山ねずみが歩く
『 中 山 道 』
《27日目》 2018年5月11日
大津宿 ~(逢坂の関)~(山科・日ノ岡峠)
~ 三条大橋(中山道終着点)
道中行程
行 程 大津宿 →(逢坂の関)→ 山 科 → 日ノ岡峠 → 三条大橋(京阪三条駅)= 京田辺駅
距離・時間 10.6km / 3時間

 今日は大津宿から最終地点「三条大橋」までの「中山道の旅」の最終日 である。
 さぁ~頑張るぞ・・・


《 大津宿から逢阪山 》

 大津駅前のホテルを出発、西近江路(旧東海道)に出て「逢坂山の関所跡」を目指す。「蝉丸神社下社」を通り、京阪電鉄の踏切を渡り国道1号線(東海道)に合流する。 ここから関所跡まで急坂の道がつづく。
関所跡から一旦旧道に入り、再び大谷駅の歩道橋を渡り国道1号線に出る。

『蝉丸神社下社』は、祭神の蝉丸は平安初期の歌人。盲人で琵琶の名人であった。
『逢坂山関跡』(逢坂の関)は、山城国と近江国の国境となっていた関所。
相坂関や合坂関、会坂関などとも書く。東海道と東山道(後の中山道)の2本が逢坂関を越えるため、交通の要となる重要な関であった。その重要性は、平安時代中期(810年)以後には、三関の一つとなっていた事からも見てとれる。 なお、残り二関は不破関と鈴鹿関であり、平安前期までは逢坂関ではなく愛発関が三関の一つであった。
    「 これやこの 行くも帰るも 別れては 知るも知らぬも 逢坂の関 」 蝉 丸

    「 夜をこめて 鳥の空音は はかるとも よに逢坂の 関はゆるさじ 」 清少納言

『かねよ』は、峠の茶屋であった。今は鰻料理の老舗。
『月心寺』は、こんこんと湧き出ていた「走井」の姿を残している。走井餅屋であった。明治天皇駐蹕之處碑がある。

蝉丸神社下社
京阪電車の踏切
逢坂山の急坂(国道1号線東海道)
逢坂山の急坂 [拡大表示]
逢坂山関所址
かねよ(峠の茶店跡)
月心寺

《 山科付近 》

 歩道橋を渡り「月心寺」の前を通り国道1号線沿いに歩く、「名神高速」のガードを潜り国道を右に分かれ旧三条通(旧東海道)を山科に向かう。
旧道を行くと奈良街道への追分「追分道標」を右に京へ向かう。暫く行くと再び国道1号線にぶつかる。
国道に架かる歩道橋を渡ると「小関越道標」があり、右に行くと小関越道を経て大津宿に至る。

 京へ入りこむ悪霊を封じた地蔵堂(六角堂山科地蔵)を通り、ビルの立ち並ぶJR山科駅前、京都薬科大学を通り、府道143号線に合流する。

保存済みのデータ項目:
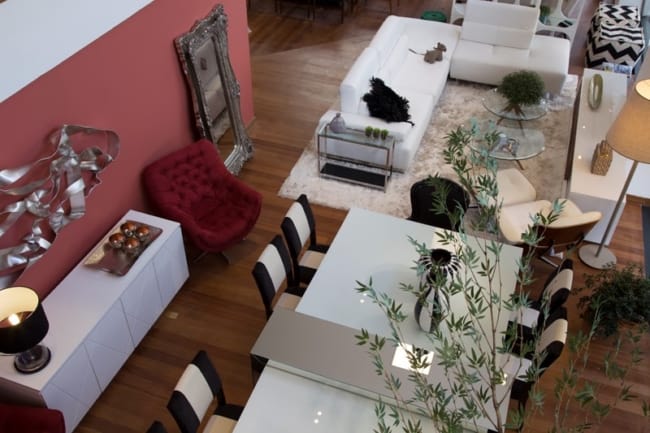
The width and height of the screenshot is (650, 433). Find the location of `white end table`. white end table is located at coordinates (86, 329).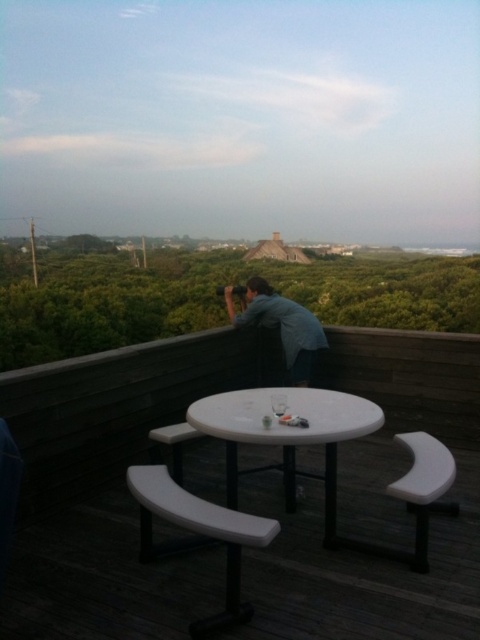
Is white plastic picnic table at center taller than blue denim shirt at upper center?

Incorrect, white plastic picnic table at center's height is not larger of blue denim shirt at upper center's.

Is white plastic picnic table at center to the right of blue denim shirt at upper center from the viewer's perspective?

In fact, white plastic picnic table at center is to the left of blue denim shirt at upper center.

Find the location of `white plastic picnic table at center`. white plastic picnic table at center is located at coordinates (288, 435).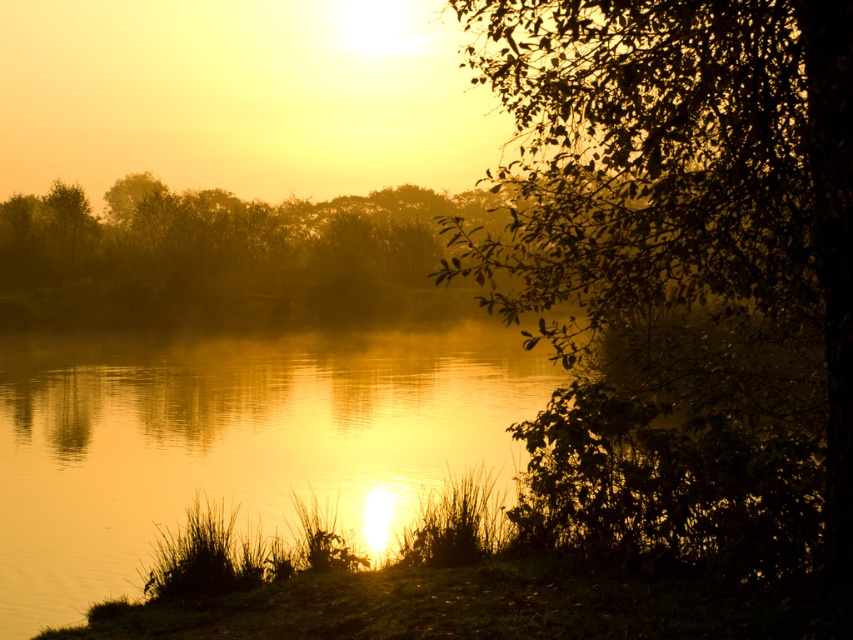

● **作業一覧**
- a) 道中記によると、逢坂の関はどの国とどの国の国境となっていた関所か。
- b) 道中記の「逢坂山の急坂 [拡大表示]」から「と再び国道1号線にぶつかる。」まで(「と再び国道1号線にぶつかる。」も含む)を、一字も変えずに出力してください。
ここで扱う作業に項目は使わない。

● **想定される回答**
- a) 山城国と近江国。

- b)
逢坂山の急坂 [拡大表示]
逢坂山関所址
かねよ(峠の茶店跡)
月心寺

《 山科付近 》

 歩道橋を渡り「月心寺」の前を通り国道1号線沿いに歩く、「名神高速」のガードを潜り国道を右に分かれ旧三条通(旧東海道)を山科に向かう。
旧道を行くと奈良街道への追分「追分道標」を右に京へ向かう。暫く行くと再び国道1号線にぶつかる。